The dancers rose and the tune tinkled and the dancers spun. Her eyes clouded with tears and sweet memories. Memories of that Christmas dance. The evening he had asked her to wait.
"It's only six months, Martha," he said, and she could hear his voice in her mind as clearly as if they were once more standing in the portico with the snow falling in the lane. "Six months and I'll be home again. And when I am, I'll ask your father. My uncle has a place for me at the yards. Plenty of ships will need fixing. Always work for a good carpenter. And, I won't be just a carpenter. He's promised me a foreman's position. Your father won't have any objections then. He likes me. I know he does."

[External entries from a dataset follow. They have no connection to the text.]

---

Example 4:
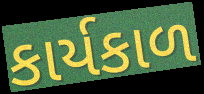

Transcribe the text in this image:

કાર્યકાળ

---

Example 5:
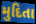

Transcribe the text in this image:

મુદિતા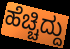
ಹೆಚ್ಚಿದ್ದು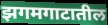
झगमगाटातील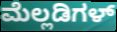
ಮೆಲ್ಲಡಿಗಳ್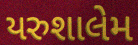
યરુશાલેમ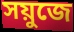
সয়ুজেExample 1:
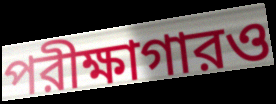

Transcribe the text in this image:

পরীক্ষাগারও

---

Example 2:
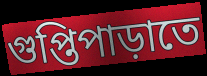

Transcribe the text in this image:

গুপ্তিপাড়াতে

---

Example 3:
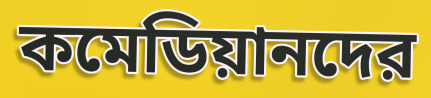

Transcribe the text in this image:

কমেডিয়ানদের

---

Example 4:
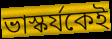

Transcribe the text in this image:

ভাস্কর্যকেই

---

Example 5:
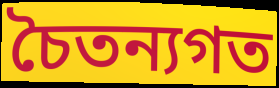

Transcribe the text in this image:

চৈতন্যগতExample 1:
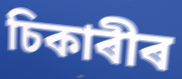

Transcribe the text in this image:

চিকাৰীৰ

"Algernon, I'll wait for you." She mouthed the words that she had said those many years ago, and meant them just as much.

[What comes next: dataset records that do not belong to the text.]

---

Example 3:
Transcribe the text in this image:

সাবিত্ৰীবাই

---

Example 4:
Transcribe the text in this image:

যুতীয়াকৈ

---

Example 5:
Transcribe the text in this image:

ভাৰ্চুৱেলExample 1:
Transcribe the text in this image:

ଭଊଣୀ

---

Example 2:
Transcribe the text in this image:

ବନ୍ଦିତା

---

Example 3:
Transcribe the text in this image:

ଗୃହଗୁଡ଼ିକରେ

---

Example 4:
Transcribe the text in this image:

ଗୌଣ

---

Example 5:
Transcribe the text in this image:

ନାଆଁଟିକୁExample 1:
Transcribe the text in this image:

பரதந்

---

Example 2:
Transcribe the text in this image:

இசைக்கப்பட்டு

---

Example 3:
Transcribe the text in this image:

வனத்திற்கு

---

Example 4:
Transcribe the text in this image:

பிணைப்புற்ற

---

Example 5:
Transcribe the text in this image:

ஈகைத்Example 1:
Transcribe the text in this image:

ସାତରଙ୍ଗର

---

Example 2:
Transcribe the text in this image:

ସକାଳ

"You will?" His grin was wide and boyish. "Martha, I've saved my money. We'll buy a house and we'll have children. Maybe the boys will take to the trades. Maybe they'll be carpenters like their old man."

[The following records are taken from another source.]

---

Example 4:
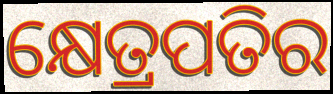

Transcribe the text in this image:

କ୍ଷେତ୍ରପତିର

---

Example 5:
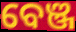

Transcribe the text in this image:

ବେଞ୍ଜ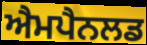
ਐਮਪੈਨਲਡ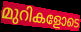
മുറികളോടെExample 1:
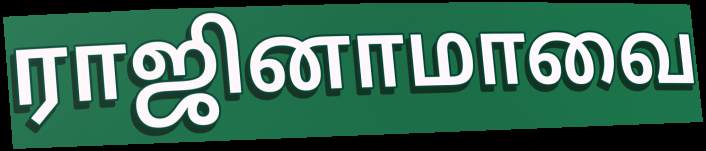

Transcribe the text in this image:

ராஜினாமாவை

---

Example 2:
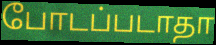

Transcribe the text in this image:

போடப்படாதா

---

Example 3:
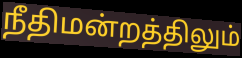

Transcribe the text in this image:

நீதிமன்றத்திலும்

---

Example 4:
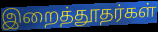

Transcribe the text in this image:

இறைத்தூதர்கள்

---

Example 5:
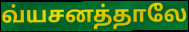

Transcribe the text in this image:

வ்யசனத்தாலேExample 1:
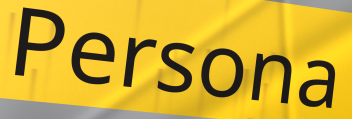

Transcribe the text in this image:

Persona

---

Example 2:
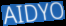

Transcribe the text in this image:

AIDYO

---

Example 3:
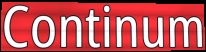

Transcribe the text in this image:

"With my dowry, we can buy a beautiful house," she said. "A big one with rooms to let. Just so you don't have to work so hard."
"Anything you want. Hey! I got you something," he had said and from his pocket he had pulled a small rectangle wrapped in green paper and tied with pink ribbon. "Open it."
Blushing, she had untied the ribbon and taken off the paper.
"It's beautiful, Algie!" Her fingers had caressed the rose and she had opened the box and the tune had played and the dancers had danced.
"I know it's not a ring, Martha, but that's you and me dancing there," he had said. "You and me, just like we danced tonight."
She had thrown her arms around him and they had kissed, not for the first time and not for the last. In her mind, they danced. He was tall and lean and smiling. And, she was young and happy, little more than girl.
"We had twenty-four years of dances, Algie," she whispered and closed the box.
"Mrs. Hudson?"
She turned and discovered Wynona standing in the doorway.
"I heard music," said the girl.
"Yes," Martha Hudson said and brushed tears from her eyes. "An old keepsake, dear. Is everything all right?"
"Yes," said the girl. "Mr. Holmes said he's expecting a visitor at eleven and wondered if you might have some tea ready."
"All right." Mrs. Hudson returned the little box to the mantel beside the clock and smiled. "See you in thirteen days. You can wait that long, Algie."